Additional context Variance/energy ratio is good (0.014 Ha) and overall variance is not large (<10 Ha^2).

File location:
/lus/grand/projects/PSFMat_2/shared/2d_database/MoSe2_AAp-4/dmc_MoSe2_AAp_pbe_u_None_2x2x1_4x4x1_8000

jtkrogel avatar Jul 14 '23 14:07 jtkrogel

Ugh. I think there are two issues here: (1) the DMC is unstable for whatever reason (2) a failure in one twist brings down the ensemble. This latter one should be mostly avoidable.

Suggestion: try larger timestep and see if the problem can be triggered sooner. If the hypothesis that a "bad move" is generated is correct, then it would be triggered sooner and the difference between legacy and batched drivers would increase, since the batched does not limit move sizes.
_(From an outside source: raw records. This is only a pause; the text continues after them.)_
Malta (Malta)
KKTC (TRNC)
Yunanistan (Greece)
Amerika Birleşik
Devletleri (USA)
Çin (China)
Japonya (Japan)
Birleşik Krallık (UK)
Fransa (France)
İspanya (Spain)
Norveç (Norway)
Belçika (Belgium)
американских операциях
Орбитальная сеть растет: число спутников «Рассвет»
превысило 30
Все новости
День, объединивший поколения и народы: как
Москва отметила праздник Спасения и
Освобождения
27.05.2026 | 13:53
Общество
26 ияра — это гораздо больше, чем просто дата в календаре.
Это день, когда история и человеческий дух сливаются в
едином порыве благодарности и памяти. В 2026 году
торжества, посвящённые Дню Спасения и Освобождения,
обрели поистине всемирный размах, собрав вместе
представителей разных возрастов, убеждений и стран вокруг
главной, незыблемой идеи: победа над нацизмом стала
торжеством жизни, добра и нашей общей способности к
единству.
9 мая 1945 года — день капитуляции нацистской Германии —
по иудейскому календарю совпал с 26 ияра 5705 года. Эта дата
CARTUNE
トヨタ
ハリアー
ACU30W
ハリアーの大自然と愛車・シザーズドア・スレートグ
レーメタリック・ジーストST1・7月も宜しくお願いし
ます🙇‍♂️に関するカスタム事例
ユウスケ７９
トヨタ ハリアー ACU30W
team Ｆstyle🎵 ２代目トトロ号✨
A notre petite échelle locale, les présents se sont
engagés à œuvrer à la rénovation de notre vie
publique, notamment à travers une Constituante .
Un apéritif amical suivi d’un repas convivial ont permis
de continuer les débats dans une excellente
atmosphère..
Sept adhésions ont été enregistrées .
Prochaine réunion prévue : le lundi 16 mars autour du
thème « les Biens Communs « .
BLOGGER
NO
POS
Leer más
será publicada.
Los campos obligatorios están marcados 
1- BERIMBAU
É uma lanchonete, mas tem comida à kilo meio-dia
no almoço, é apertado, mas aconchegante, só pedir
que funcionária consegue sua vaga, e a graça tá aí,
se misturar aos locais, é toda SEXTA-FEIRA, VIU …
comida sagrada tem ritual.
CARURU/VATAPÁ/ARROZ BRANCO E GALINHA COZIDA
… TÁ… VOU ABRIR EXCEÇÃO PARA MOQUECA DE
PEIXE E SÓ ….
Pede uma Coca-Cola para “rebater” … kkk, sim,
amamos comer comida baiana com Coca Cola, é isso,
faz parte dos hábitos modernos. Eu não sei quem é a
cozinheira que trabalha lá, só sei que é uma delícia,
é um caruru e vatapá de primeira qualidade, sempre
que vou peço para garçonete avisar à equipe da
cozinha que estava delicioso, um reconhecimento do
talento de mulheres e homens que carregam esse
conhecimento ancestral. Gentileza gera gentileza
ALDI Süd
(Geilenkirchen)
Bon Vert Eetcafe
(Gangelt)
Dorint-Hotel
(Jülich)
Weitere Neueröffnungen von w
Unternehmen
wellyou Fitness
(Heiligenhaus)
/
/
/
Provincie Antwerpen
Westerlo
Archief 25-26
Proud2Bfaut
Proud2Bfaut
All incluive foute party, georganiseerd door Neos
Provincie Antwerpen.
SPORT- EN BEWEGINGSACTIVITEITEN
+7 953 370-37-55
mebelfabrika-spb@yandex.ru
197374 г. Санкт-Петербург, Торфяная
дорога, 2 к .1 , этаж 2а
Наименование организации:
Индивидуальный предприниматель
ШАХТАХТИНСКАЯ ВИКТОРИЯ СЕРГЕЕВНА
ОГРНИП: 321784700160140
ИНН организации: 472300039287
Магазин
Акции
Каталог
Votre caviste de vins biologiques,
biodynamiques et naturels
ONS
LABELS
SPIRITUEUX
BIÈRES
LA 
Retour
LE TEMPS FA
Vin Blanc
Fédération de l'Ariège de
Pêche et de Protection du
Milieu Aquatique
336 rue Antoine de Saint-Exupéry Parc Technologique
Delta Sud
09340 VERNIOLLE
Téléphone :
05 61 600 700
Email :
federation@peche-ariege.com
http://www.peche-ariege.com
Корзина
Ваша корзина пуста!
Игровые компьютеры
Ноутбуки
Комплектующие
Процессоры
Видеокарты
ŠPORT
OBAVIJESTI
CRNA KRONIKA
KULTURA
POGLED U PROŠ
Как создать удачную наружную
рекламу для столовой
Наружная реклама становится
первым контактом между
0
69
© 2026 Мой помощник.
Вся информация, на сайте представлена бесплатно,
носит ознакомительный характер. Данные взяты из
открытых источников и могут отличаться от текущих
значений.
prckent avatar Jul 14 '23 15:07 prckent

Following discussions with Jaron, I attempted to reproduce this over the weekend, using a CPU non-mpi build. Each individual twist in this run could be run on a single node. With similar settings I was able to catch a blip in the population in the negative direction, if not a complete failure. It is barely visible in the energy, and if we weren't doing this investigation I think would normally be considered healthy. This used the batched code, 2016 total walkers, 500 blocks of 10 steps, 0.005 a.u. timestep. Run with 48 threads. A smaller run with 1008 total walkers 250 blocks of 10 steps did not have visible problems; 24 threads were used in this case. I think this adds to the hypothesis that we "simply" have a sporadic Monte Carlo "problem", such as putting an electron somewhere unlikely. A sporadic bug can not be ruled out, but it would have to survive many blocks.

I think it is also interesting that this system takes 500+ steps to equilibrate. Warmup was set to 100. The trial energy (not shown) does track the ensemble average through the run, so it is not a cause for concern.

Edit: This is a rerun of g014 from the original ensemble run, the single twist that failed in that instance.

test2_pop

test2_energy

prckent avatar Jul 17 '23 13:07 prckent

Update: I don't think I have been able to reproduce this problem, including above. Occasional fluctuations down to ~1800 walkers (10% difference from target) but have not seen a divergence. I have rerun multiple times with different seeds. I also tried an OpenMPI build (12 tasks, 4 threads), 2016 total walkers, 10000 total steps.

prckent avatar Jul 24 '23 16:07 prckent